Пытаясь объяснить происхождение этого замысловатого названия для городка, утопающего в яблоневых садах, исследователи предполагают наличие неких оранжерей, якобы существовавших здесь в пору правления Петра I . Ведь именно он заложил здесь в 1702 году «крепостцу» и подарил её князю Александру Меншикову.

Однако вряд ли апельсины имеют к «имени» крепости какое-то отношение: скорее всего, это просто заимствование немецкого названия (Ораниенбург близ Берлином), постепенно превратившегося в упрощенное Раненбург. И хотя город в 1948 году стал Чаплыгиным – в честь знаменитого его уроженца, – железнодорожная станция по-прежнему называется Раненбургом.


Поздравить с юбилеем
Светлану Аксенову (в центре)
приехали коллеги
по писательскому цеху.
Как бы то ни было, именно апельсин, а не огурец или то же яблоко, является неким символом города, в который приехали мы по случаю юбилея Светланы Аксеновой, обретающейся здесь в обычной двухэтажке на улице Советской. Ну, разве что пандус для съезда инвалидной коляски устроен не в каждом доме. А так ничего из ряда вон выходящего: тесноватый мрачный коридор, истоптанные деревянные ступеньки, ведущие на второй этаж, стандартная дверь рядом с лестницей.

- Открыто! – услышали мы, позвонив в квартиру, и шагнули за порог, которого в привычном понимании этого слова не было: чтобы не затруднял проезд личного «транспорта» Светланы.

А почти следом за нами поздравить юбиляршу пришел местный священнослужитель в черном облачении, торжественно несший в руках огромный светящийся рыжекожий апельсин! Он вручил его имениннице с добрыми словами и ретировался до лучших – когда мы уедем – времён: чтобы не мешать! И вот тут-то, глядя на сияющую от редкого к ней внимания Светлану с солнечным плодом на коленях (руками она держать ничего не может), я и подумала об апельсиновой героине Пронского.

С рождения обреченная на жизнь в инвалидной коляске, на боль и немощь, она умудрилась стать светлым, ясным, гордым человеком, вызывающим во всех, кто ее знает, не жалость, но восхищение силой ее духа и воли.

Позаимствовав «апельсиновый» образ у Владимира Пронского, прошу у него прощения и приношу ему благодарность: вряд ли я додумалась бы до него сама. Но отныне Светлана Аксенова из апельсинового города Раненбурга, несмотря на прожитые ею годы, кажется мне даже более соответствующей этому образу, чем собственно героиня Пронского, с которой, правда, мне ещё только предстоит познакомиться.

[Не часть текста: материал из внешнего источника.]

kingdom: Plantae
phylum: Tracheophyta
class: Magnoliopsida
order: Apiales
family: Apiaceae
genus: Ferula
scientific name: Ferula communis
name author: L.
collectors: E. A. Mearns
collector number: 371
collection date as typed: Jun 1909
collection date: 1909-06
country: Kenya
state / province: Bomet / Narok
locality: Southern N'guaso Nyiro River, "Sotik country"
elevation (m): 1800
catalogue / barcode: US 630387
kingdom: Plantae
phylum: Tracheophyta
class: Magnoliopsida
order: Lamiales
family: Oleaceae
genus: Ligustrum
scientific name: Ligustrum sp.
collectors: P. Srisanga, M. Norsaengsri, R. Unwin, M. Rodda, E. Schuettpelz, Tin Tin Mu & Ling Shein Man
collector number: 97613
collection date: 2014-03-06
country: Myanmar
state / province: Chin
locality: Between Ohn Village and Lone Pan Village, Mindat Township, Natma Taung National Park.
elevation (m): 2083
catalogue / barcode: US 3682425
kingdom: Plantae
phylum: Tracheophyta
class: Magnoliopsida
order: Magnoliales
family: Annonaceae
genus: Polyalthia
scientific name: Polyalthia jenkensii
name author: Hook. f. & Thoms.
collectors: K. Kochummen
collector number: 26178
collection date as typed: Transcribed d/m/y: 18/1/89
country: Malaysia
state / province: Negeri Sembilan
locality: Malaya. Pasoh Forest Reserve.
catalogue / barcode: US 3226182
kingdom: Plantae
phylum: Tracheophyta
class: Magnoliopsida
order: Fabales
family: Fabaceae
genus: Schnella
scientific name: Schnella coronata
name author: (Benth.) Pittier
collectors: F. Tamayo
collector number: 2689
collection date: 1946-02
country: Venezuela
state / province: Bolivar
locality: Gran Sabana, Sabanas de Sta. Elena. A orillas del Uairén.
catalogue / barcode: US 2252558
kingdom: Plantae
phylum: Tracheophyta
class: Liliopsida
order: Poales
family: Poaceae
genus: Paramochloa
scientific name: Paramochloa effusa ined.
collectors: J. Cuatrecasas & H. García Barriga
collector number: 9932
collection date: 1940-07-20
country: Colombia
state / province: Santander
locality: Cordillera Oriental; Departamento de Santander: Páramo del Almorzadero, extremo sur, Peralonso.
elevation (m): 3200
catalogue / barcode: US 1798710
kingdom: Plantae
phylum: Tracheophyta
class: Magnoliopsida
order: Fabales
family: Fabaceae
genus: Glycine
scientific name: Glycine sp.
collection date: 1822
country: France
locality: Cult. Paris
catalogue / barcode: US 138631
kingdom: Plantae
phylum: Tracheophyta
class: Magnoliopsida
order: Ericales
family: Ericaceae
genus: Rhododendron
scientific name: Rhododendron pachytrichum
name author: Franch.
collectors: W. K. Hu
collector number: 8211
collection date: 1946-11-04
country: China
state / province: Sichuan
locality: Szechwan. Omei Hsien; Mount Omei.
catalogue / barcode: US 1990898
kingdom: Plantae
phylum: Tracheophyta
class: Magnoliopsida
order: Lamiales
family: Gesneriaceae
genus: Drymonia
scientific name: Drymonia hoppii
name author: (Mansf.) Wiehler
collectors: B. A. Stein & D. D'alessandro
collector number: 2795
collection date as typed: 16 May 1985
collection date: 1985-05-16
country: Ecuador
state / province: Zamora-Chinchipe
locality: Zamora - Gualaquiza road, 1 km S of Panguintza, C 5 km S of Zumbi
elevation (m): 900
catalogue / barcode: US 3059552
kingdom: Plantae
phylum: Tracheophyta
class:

Родилась Света Аксёнова в чаплыгинском селе Жабино, в многодетной семье школьных педагогов. Это именно они, мама с папой, делали всё возможное и невозможное, чтобы из больного ребенка с тяжелейшей формой церебрального паралича она стала полноценным, образованным, по мере возможностей самостоятельным человеком, сумевшим реализовать свой поэтический дар.

Они дали мне прекрасное домашнее образование, улыбается Света. Однако она и впрямь рано научилась читать и писать, а лет с 14 начала сочинять стихи. С тех пор и осознала свое главное жизненное предназначение.

Писать – это для меня дышать, жить, это синонимы, говорит она без позы, без надрыва: это вообще ее кредо – быть собой. Тем более что поза в ее состоянии – вообще вещь невозможная. А быть собой – единственно возможное состояние души.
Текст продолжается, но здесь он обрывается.